Could you copy out every line of the data where the word "Solusi" occurs?

Dataset entries:
——

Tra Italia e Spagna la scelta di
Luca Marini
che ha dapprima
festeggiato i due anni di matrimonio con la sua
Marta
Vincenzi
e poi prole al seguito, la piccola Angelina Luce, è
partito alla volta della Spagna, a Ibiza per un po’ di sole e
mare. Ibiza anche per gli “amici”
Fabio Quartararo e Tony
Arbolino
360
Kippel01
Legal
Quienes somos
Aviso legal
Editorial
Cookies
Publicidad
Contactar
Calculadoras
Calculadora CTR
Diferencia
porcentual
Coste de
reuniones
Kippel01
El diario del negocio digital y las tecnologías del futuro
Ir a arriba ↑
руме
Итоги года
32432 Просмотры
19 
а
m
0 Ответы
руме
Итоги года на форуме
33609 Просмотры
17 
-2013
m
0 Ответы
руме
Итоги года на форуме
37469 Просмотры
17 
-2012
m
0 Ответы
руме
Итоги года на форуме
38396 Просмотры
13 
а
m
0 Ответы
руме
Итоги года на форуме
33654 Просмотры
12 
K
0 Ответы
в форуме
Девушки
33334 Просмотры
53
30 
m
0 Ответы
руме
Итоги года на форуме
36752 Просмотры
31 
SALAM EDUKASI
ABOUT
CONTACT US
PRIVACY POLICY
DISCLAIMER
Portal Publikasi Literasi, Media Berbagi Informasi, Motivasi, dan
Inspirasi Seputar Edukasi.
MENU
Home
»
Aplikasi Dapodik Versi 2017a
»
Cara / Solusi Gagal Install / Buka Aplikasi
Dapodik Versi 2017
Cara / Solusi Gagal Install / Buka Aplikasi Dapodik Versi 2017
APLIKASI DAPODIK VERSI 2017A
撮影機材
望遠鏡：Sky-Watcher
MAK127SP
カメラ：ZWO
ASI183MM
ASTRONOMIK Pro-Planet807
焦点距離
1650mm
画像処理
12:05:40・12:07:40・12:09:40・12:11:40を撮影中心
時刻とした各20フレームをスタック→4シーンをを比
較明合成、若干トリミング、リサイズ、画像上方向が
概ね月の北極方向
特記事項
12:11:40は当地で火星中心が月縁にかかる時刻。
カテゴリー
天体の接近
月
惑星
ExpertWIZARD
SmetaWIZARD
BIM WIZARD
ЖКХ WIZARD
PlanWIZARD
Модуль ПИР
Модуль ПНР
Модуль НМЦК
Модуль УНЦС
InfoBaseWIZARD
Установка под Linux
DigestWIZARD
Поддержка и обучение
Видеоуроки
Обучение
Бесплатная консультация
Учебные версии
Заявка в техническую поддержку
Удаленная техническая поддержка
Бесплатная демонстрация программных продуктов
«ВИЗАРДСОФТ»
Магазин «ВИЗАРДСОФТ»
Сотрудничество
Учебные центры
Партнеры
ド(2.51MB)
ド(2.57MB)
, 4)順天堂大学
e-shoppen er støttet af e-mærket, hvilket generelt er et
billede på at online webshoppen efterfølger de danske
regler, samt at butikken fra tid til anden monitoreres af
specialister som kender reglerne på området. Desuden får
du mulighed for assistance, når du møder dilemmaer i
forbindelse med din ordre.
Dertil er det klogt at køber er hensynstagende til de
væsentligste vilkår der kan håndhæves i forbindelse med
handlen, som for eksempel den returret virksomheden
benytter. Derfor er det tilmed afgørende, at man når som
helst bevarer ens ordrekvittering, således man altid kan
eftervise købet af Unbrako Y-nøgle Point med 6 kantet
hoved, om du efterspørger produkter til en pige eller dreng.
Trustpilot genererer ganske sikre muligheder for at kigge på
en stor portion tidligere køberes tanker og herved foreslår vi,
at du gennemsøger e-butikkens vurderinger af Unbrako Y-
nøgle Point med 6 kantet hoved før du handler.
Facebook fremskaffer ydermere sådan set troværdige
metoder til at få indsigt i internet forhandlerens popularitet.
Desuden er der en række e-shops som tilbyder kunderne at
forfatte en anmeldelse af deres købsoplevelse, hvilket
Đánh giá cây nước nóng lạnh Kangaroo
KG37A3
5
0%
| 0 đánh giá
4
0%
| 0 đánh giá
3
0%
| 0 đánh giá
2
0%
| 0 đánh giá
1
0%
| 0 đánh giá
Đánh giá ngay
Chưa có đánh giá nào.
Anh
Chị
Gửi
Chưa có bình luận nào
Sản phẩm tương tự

——

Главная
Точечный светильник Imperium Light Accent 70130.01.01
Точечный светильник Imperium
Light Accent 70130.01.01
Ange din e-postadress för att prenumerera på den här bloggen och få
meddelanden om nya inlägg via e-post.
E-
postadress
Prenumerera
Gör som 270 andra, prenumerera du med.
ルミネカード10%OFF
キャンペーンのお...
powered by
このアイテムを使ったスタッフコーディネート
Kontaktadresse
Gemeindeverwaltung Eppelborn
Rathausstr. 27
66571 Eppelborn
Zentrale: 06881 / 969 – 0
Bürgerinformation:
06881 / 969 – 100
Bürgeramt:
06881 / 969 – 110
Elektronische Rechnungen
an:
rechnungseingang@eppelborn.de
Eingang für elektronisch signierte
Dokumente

——

▶ ANSWER TO THE PROBLEM:
Cara / Solusi Gagal Install / Buka Aplikasi
Cara / Solusi Gagal Install / Buka Aplikasi Dapodik Versi 2017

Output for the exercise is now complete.